PM has aces up his sleeve ahead of poll

PM has aces up his sleeve ahead of poll

Gen Prayut Chan-o-cha holds a press briefing at Government House on Aug 18, 2020.
Gen Prayut Chan-o-cha holds a press briefing at Government House on Aug 18, 2020.

With the Apec Summit over, the focus from now on is Prime Minister Prayut Chan-o-cha and two issues. The first is when will he join a political party to contest the next election and the second is when will he dissolve the House of Representatives.

Rumours were rife last week that the prime minister had informed Deputy Prime Minister Gen Prawit Wongsuwon, also leader of Palang Pracharath Party, of his decision to join the Ruam Thai Sang Chart Party or the United Thai Nation Party (UTN).

But when asked by the media whether he had joined the Ruam Thai Sang Chart Party, he said briefly that he was considering. Pirapan Salirathavibhaga, the party leader, was equally elusive.

The prime minister has to join a party in order to be nominated as a candidate for the premiership for a second term and that party is definitely not Gen Prawit's Palang Pracharath. That is because most PPRP members consider him as a "spent shell" and want Gen Prawit to be their candidate for prime minister.

Keeping the answer close to his heart, Gen Prayut is unlikely to announce his decision to join the Ruam Thai Sang Chart until the time is right. After all, there is no need to rush either.

While keeping his opponents guessing, he continues to perform his duties, visiting people in one province after another like a politician canvassing for votes, but without a party's banner.

As to when will he dissolve the House to call a snap election, the prime minister is likely to do so later rather than sooner for a good strategic reason.

Since he is the only person who can dissolve the House, Gen Prayut will try to capitalise on this prerogative to his utmost political benefit. The louder the calls for House dissolution by the opposition parties, Pheu Thai in particular, the less the chance is of an early House dissolution.

Perhaps he may stay on until the end of his term on March 23 and, in the meantime, continue to score points by rolling out more economic stimulus packages to curry favour with the people.
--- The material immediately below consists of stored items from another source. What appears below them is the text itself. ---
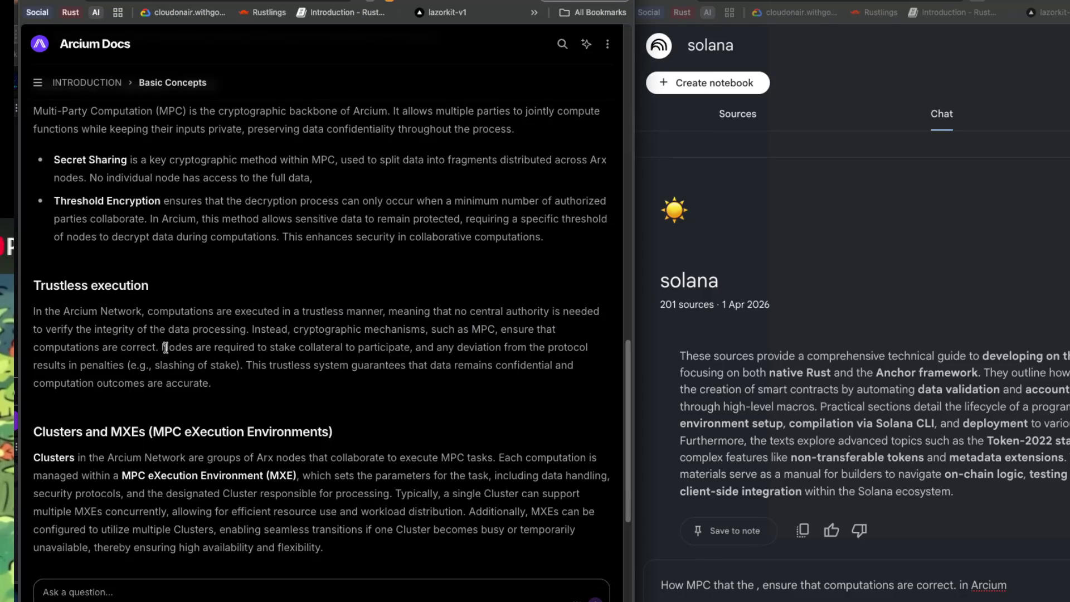
left_click_drag(218, 347, 557, 348)
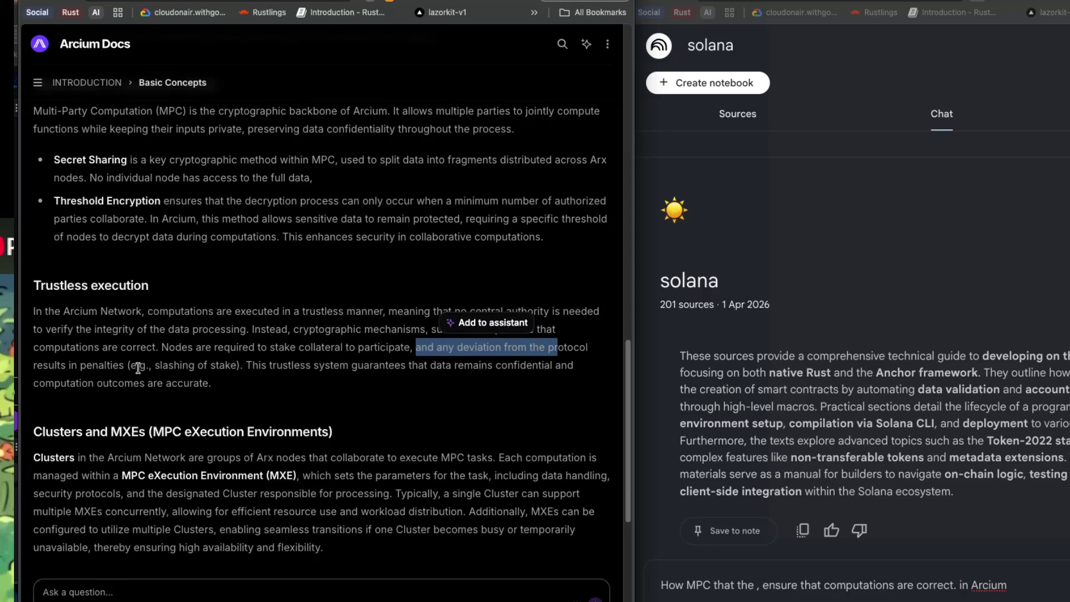
scroll(137, 368, "down", 1)
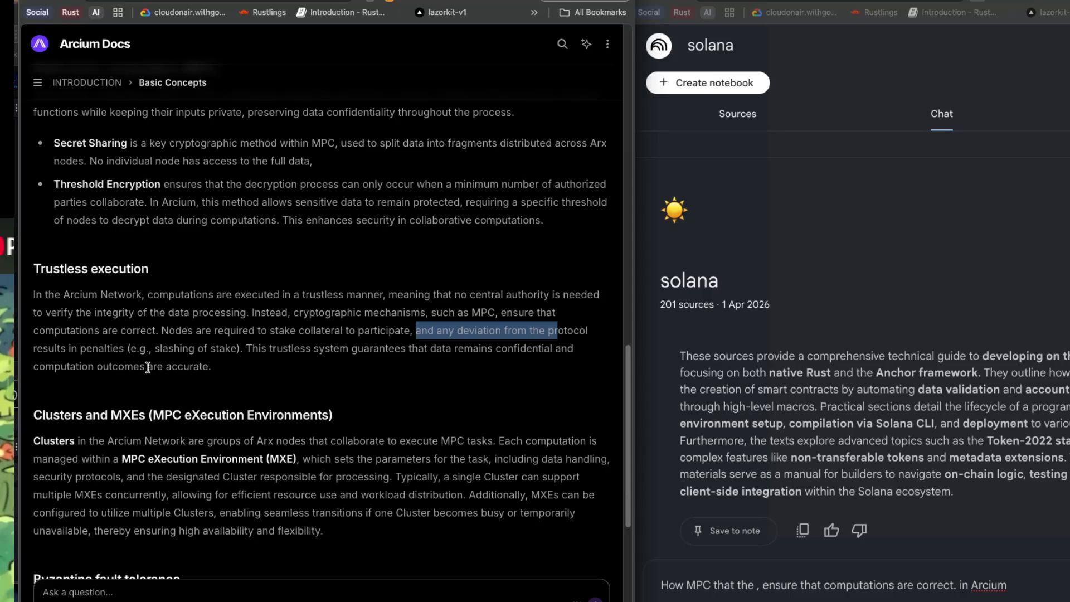
scroll(148, 366, "down", 1)
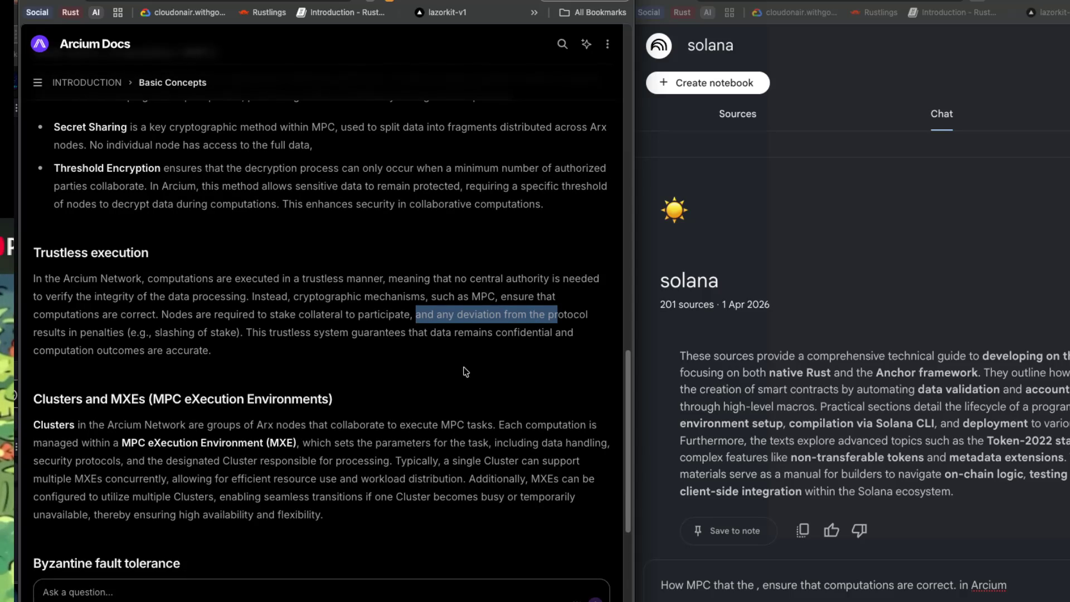
key("super+grave")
This will certainly cause a lot of frustration to the opposition parties.

The opposition may react by skipping House meetings to prevent a quorum to give the impression of a lame-duck Lower House as they have been doing. But such a practice will backfire on them rather than the government or the prime minister.

The Pheu Thai Party is likely to win the most House seats in the next election, with the new electoral format for the calculation of party-list seats. It is most active in organising political activities, with Paetongtarn "Ung-ing" Shinawatra the youngest daughter of Thaksin, steadily gaining in popularity, to the extent that the party is confident of a landslide victory.

But can the party keep up the momentum until the election next May if there is no House dissolution?

The next election will be fierce as the stakes are high. But some major parties are currently in disarray. The Democrats, for instance, are suffering from internal bleeding with several defections of veteran party members. Political observers have predicted the party may suffer another devastating defeat and may turn into a small party.

Palang Pracharath, the core government party, is expected be hit with another round of defections of more than 10 MPs when Gen Prayut joins the Ruam Thai Sang Chart Party. Gen Prayut's loyalists such as Labour Minister Suchart Chomklin and several other MPs are expected to join him.

To offset the anticipated departure of Gen Prayut's loyalists, Gen Prawit has signalled the return of renegade MPs led by Capt Thamanat Prompow.

Because of Capt Thamanat's tainted background and his recent connection with "grey" Chinese businessmen, his return may spell disaster more than boon. Perhaps, Gen Prawit may not care less as he himself was embroiled in the luxurious watch controversy several years back.

Being out of the corridors of power for eight consecutive years since the overthrow of the government of Prime Minister Yingluck Shinawatra by the military, the Pheu Thai Party is yearning for a comeback.

It remains to be seen whether it will succeed or not even though most pundits predict that it will come first in the election.

Veera Prateepchaikul

Former Editor

Former Bangkok Post Editor, political commentator and a regular columnist at Post Publishing.